◆ PEDIDO A: Reescreva como lista numerada, sem as linhas em branco, o trecho da listagem abaixo que começa na linha que contém "genus: Panagaeus" e termina na linha que contém "class: Liliopsida", incluindo as duas.

◆ TEXTO PARA LEITURA:
□ □ □ □

CONTRAPONTO MUSICAL
Tradicionalmente, nas estruturas musicais distinguem-se: o ritmo, a melodia e a harmonia. O significado e a função de cada um destes elementos é facilmente perceptível para a maioria dos ouvintes, mesmo os menos dotados. No entanto, se este trio funciona bem para alguma música clássica, ele não serve para a chamada polifonia.
Foi sobretudo na Renascença que este género musical se desenvolveu. O seu princípio básico é o de que não deve existir apenas uma voz, mas sim um emaranhado de vozes. Essas vozes devem sobrepõem-se respeitando as leis da harmonia (cada voz sente-se acompanhada pelas restantes) segundo uma aprimorada arte canónica que se designa por contraponto. Tal como um ballet, há vozes que procedem em paralelo, outras que as seguem a curta distância e outras que se vão aproximando ou distanciando simetricamente do centro do palco. Embora a evolução dos gostos musicais não tenha favorecido o contraponto, existem alguns autores, como Bach, em que os detalhes contrapontísticos sobressaem sobre os demais ingredientes musicais.

□ □ □ □

◆ DADOS EXTRAÍDOS:
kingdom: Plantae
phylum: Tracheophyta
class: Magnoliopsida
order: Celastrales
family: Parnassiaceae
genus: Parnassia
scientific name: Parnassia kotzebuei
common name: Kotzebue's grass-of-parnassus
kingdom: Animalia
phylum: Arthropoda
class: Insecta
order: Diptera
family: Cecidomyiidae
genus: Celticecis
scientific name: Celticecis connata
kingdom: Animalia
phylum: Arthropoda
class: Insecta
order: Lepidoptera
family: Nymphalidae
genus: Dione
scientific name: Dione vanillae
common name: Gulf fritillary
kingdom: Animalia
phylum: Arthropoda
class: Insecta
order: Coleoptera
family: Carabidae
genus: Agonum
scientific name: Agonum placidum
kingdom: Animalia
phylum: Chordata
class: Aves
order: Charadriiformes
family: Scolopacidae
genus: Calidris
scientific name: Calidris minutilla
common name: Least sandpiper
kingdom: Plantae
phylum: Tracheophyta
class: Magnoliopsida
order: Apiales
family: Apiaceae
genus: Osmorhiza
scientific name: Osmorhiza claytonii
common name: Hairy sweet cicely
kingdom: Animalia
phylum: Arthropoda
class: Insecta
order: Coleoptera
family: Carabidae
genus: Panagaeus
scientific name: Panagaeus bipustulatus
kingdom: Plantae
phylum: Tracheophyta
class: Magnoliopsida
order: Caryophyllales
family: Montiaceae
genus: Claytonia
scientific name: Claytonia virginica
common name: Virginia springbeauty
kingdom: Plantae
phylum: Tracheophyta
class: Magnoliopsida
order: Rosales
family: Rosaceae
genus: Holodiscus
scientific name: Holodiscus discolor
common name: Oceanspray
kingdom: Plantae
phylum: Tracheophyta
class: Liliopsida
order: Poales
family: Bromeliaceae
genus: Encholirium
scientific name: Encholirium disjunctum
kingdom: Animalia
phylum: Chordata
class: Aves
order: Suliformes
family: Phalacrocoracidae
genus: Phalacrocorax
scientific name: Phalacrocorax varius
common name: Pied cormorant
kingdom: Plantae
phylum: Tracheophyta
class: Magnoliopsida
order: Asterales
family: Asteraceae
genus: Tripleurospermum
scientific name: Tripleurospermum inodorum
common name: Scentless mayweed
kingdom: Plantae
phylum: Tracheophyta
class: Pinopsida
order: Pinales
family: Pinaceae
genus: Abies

□ □ □ □

◆ PEDIDO B: Liste os elementos que, segundo o texto sobre contraponto musical, tradicionalmente se distinguem nas estruturas musicais.

◆ RESPOSTA CORRETA A:
1. genus: Panagaeus
2. scientific name: Panagaeus bipustulatus
3. kingdom: Plantae
4. phylum: Tracheophyta
5. class: Magnoliopsida
6. order: Caryophyllales
7. family: Montiaceae
8. genus: Claytonia
9. scientific name: Claytonia virginica
10. common name: Virginia springbeauty
11. kingdom: Plantae
12. phylum: Tracheophyta
13. class: Magnoliopsida
14. order: Rosales
15. family: Rosaceae
16. genus: Holodiscus
17. scientific name: Holodiscus discolor
18. common name: Oceanspray
19. kingdom: Plantae
20. phylum: Tracheophyta
21. class: Liliopsida

◆ RESPOSTA CORRETA B: Ritmo, melodia e harmonia.